Thursday, November 23, 2006

Save the Rio Futaleufu!

By: Christina Russell

A sunny day on the Rio Futaleufu
Photo courtesy of Jason Bates

This spring I traveled South to Chile for some good ol’ whitewater kayak training with the New River Academy. While in Chile, I stayed at the surf- town of Pichilemu, Pucon -“the Hollywood of Chile”, and lastly-the Rio Futaleufu. To get to the Futa, you have to take a twelve hour, overnight ferry ride from Puerto Montt, rent a bus from Chaiten, and drive two hours down a windy, gravel road….with lots of potholes. Emphasis on LOTS. Watch out for roaming cows in the road and avoid driving off a cliff.

Chileans refer to the area of Patagonia as a country all its own. Glacier capped peaks surrounded my campsite on the Rio Futaleufu where I stayed for roughly two weeks. Futaleufu is a Mapuche (Indian) word meaning “grand grand waters”. It was first discovered in the 1980’s by kayaking enthusiasts based on the Bio Bio River. The headwaters of the Futa are in Argentina’s Los Alerces National Park. The river contains some of the world’s best “big-water” paddling and each year thousands of tourists flock to Patagonia to experience the thrill of the river. Some call it the Grand Canyon of the Southern Hemisphere. My group and I paddled every section, from the Class five Inferno Canyon to the mellower class three rapids that flowed past the campsite.
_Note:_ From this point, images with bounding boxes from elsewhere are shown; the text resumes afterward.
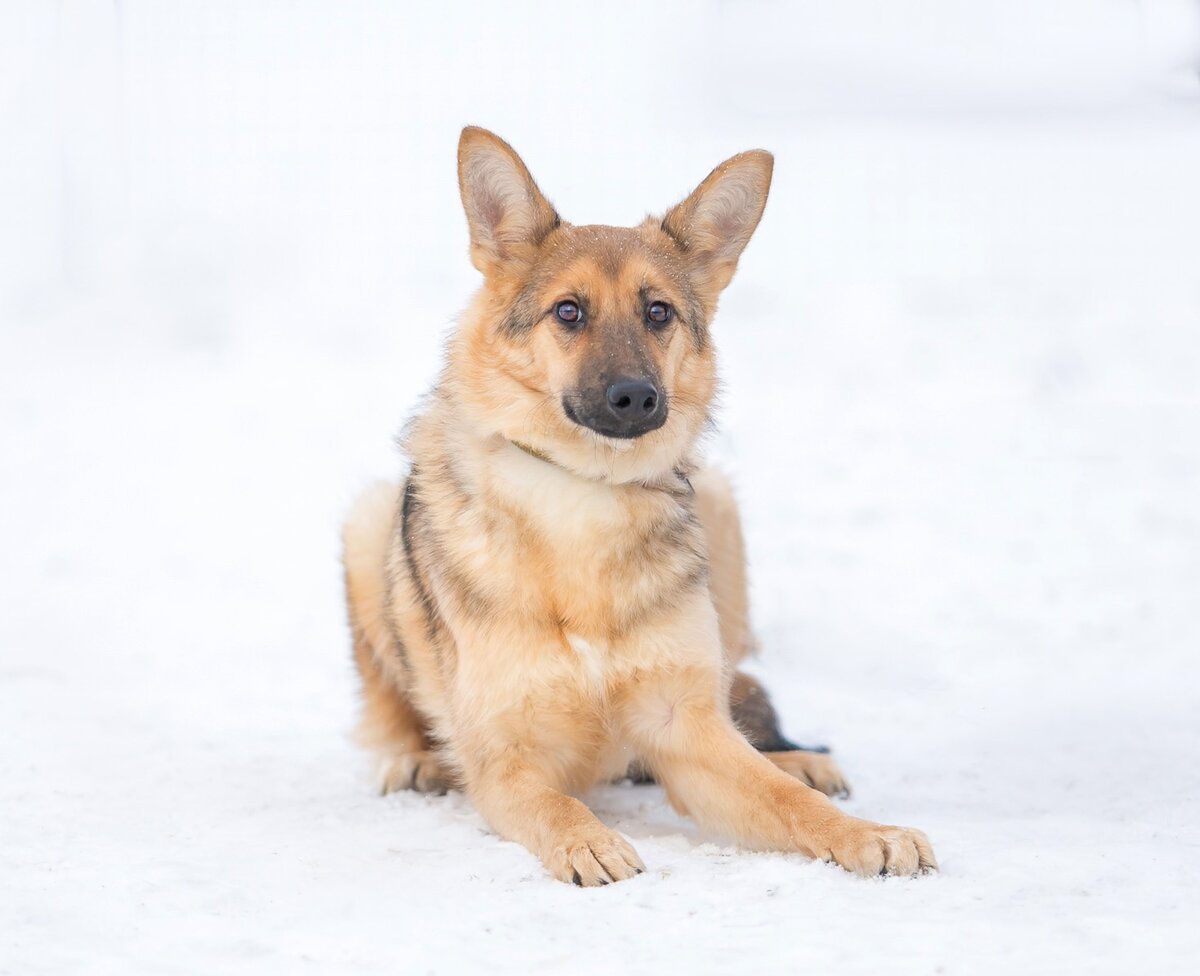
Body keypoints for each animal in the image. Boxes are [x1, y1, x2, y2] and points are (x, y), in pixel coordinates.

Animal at [340, 127, 936, 883]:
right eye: (568, 311)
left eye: (659, 313)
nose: (635, 398)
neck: (582, 496)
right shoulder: (507, 757)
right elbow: (557, 805)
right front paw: (586, 841)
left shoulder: (683, 729)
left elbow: (781, 798)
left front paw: (866, 832)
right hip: (366, 523)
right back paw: (418, 760)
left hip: (721, 512)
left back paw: (801, 760)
Photo by: Christina Russell

Alex Mohn workin' the Vision 44
Photo by: Christina Russell

Me surfin' on Disco Biscuit :D
Photo by: Jason Bates I am photographing Mundaca....a HUGE breaking wave/hole/thing....
Photo by: Jason Bates

The Old Indian in the rock...
Photo by: Christina Russell

Mark P. scouting Class V Terminator Rapid
Photo by: Christina Russell

What most people don’t know is that the river might not be around for much longer. Towards the end of my stay, I sat down to talk with the head of the environmental organization known as FutaFriends. It is a non-profit group that focuses on the preservation of the Rio Futaleufu.

So here’s the scoop:

The company known as Endesa: Empresa Nacional Developmente Energie Societe Anonyme, based out of Santiago, has had its eyes on the Futaleufu valley for some time now. High-volume rivers such as the Futa are quite attractive to hydro-electric companies. In 1994, Endesa proposed the building of dams on the Futaleufu. This was met with resistance from farmers, ranchers, and Futa Friends. They successfully fended off Endesa-yet only temporarily.
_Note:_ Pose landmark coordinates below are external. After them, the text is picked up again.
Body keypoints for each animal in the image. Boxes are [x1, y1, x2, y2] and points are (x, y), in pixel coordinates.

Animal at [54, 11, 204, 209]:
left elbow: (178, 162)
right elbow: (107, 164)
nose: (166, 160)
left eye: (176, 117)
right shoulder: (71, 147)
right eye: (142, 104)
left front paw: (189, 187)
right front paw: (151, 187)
In 2004, the company returned and announced its plans to build once again. Over the ten year construction hiatus, Endesa secured the water rights (in 1998) in the Futaleufu Valley through judicial avenues. If all goes according to plan, three power-stations will be constructed on the Rio Futaleufu. The project is scheduled to begin within the next ten years. It will produce an estimated 12,000 Mega Watts (Compared to 2800 MW from two dams on the Baker and Pascua Rivers). This is enough power to easily replace the electric system currently in place in Chile and aid Argentina in its electrical shortage.
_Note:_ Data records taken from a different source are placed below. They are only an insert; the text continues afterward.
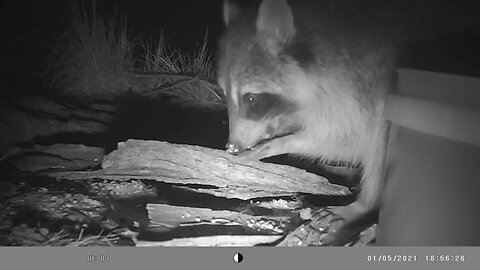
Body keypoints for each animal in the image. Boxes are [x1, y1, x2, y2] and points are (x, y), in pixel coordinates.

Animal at [218, 0, 398, 245]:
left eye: (251, 99)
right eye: (225, 94)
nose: (232, 145)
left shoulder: (355, 89)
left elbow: (352, 141)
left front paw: (282, 143)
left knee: (380, 144)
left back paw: (364, 204)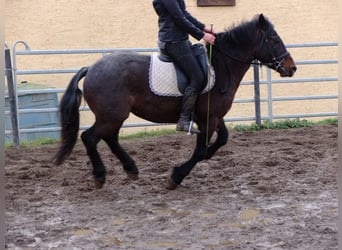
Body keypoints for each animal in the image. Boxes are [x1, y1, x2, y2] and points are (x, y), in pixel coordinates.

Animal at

Endesa believes that water is Chile’s “oil”. However, by damming the Futaleufu, one of Chile’s most beautiful and cherished rivers, will be destroyed forever. Thousands of Chileans who have called the Futaleufu Valley home for hundreds of years will be displaced and out of work. Most locals believe that the implementation of dams will bring jobs and capital…wrong. Endesa has no plans to employ locals, but rather workers from Santiago with experience in dam construction and maintenance.

Not only will the people suffer, but the environment will as well. Power lines must be erected from the River to Puerto Montt- hundreds of miles away which creates substantial environmental destruction and disruption. It requires extensive forest clearing and road construction. The river will be transformed into a lake miles long. If Chile allows the damming of the grand Futaleufu, it’s only a matter of time before more damming projects are legalized in Chile and elsewhere in South America. Currently there are 31 other rivers in Chile on the list for proposed damming- most of which, if allowed, would be constructed within the next ten years.

It is an interesting predicament: Save a part of Chile that is in essence, the spirit of Patagonia, or make money and energy? Odds are not in favor of saving the Futaleufu.

Most argue that these affects are worth the payoff- energy. Energy is needed in the country but there are alternative methods of obtaining it. Wind farms for example could be implemented of the coast. Patagonia, after all, is one of the windiest and stormiest areas in Chile. Why not harness it?

Having read this article, you can make a choice: Do nothing, or decide this is something worth protecting. It is extremely difficult to find more information on this project as Endesa has done a fantastic job of hiding their plans. If you are interested in learning more or helping prevent this, visit . The best thing you can do now is tell your friends and make others aware of this issue. Save the Futaleufu and help save the rivers of Chile!